A chaque crime mettant en cause un juif et un musulman, les médias n’hésitent pas à donner, parfois à tort, dans la lecture ethnique. Mais quand il s’agit d’un Antillais face à un Africain, comme c’est le cas au Blanc-Mesnil avec le meurtre de Claudy Elisor, rien de tel.
Au détour d’une dépêche AFP, reprise par certains sites de presse, on apprend que le suspect principal serait « d’origine africaine ». LeParisien.fr signale lui que son prénom est Ibrahim. Naturellement, dans les commentaires des articles, on lit des remarques au ton xénophobes voire racistes. Cela dit, ces commentateurs ne représentent qu’eux même.
On aurait pu s’attendre à ce que les médias face une lecture ethnique de ce fait divers. Il n’en est rien. A chaque crime mettant en cause un juif et musulman, les médias cherchent pourtant une motivation raciste.
A l’inverse, dans l’affaire Elisor, la question ethnique ou religieuse disparaît. Certes, des médias ont interrogé des personnalités évoquant la question mais aucune ne titre sur cela. Le traitement est plus subtil, tout est dans la hiérarchisation.
Exemple avec cette dépêche du groupe Hersant Médias qui détient de nombreux titres Outre-mer. Dans l’article, Patrick Karam, délégué interministériel à l’égalité des chances pour les Français d’Outre-mer, dit avoir demandé au ministre de l’Intérieur de faire preuve de « détermination pour accélérer l’enquête et éviter des affrontements communautaires. »

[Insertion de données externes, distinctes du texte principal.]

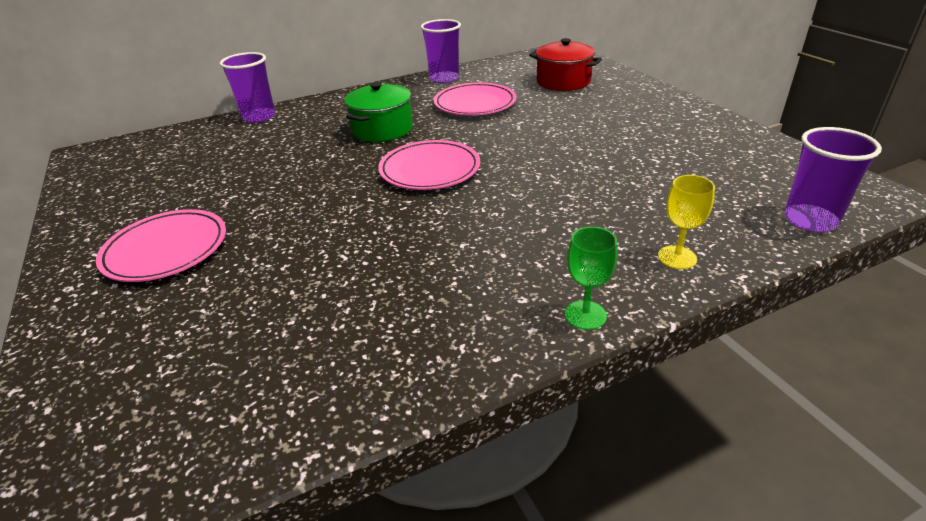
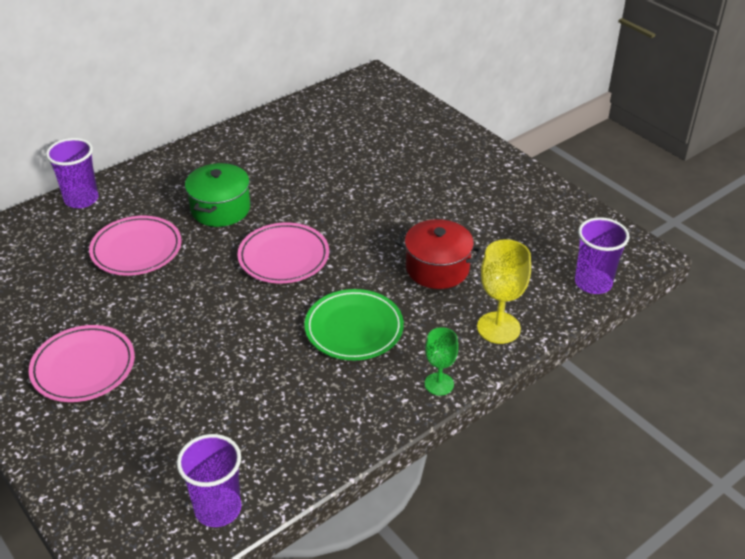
camera: 15 degrees left, 5 degrees up
(444, 78) = (259, 129): purple cup -> purple cup (218, 509)
(475, 103) = (301, 166): pink plate -> pink plate (136, 249)
(487, 241) = (354, 328): none -> green plate
(563, 82) = (382, 129): red pot -> red pot (437, 268)
(677, 257) = (498, 328): yellow goblet -> yellow goblet, size x1.57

Il a tenu les mêmes propos à l’AFP, dans la dépêche qui signalait l’origine africaine du suspect : « Je demande à toute la communauté ultra-marine de garder son calme et de ne pas tomber dans une opposition communautariste, les agresseurs sont des voyous, cela n’est en aucun cas lié à leurs origines ». Dans les deux cas, les dépêches titrent sur le fait-divers en lui-même et les arrestations de suspects.On pourrait croire à une salutaire prudence des journalistes. Ils auraient pu alors commencer bien plutôt et retenir les leçons de l’affaire du RER D.
Les tensions communautaires sont-elles pour autant une invention médiatique ? Joint par Marianne2, Patrick Karam a réitéré ses craintes d’une « confrontation inter-communautaire ». « Il suffisait de lire ce qu’il y a sur Internet, la situation est explosive », a-t-il ajouté.
« Ce qui n’est pas normal, c’est qu’une affaire avec des ultra-marins, c’est qu’on s’en occupe moins (…) Il y a un ressentiment qui existe », note Claudy Siar. Pourtant, il dément toute revendication communautariste : « Vous allez trouvez ça paradoxal, mais ce n’est pas faire de la racialisation que de dire que ça a marché moins vite pour nous ». Derrière ce fait divers, la fracture entre ultra-marins et métropolitains semble donc refaire son apparition. A supposer qu’elle ait un jour disparu.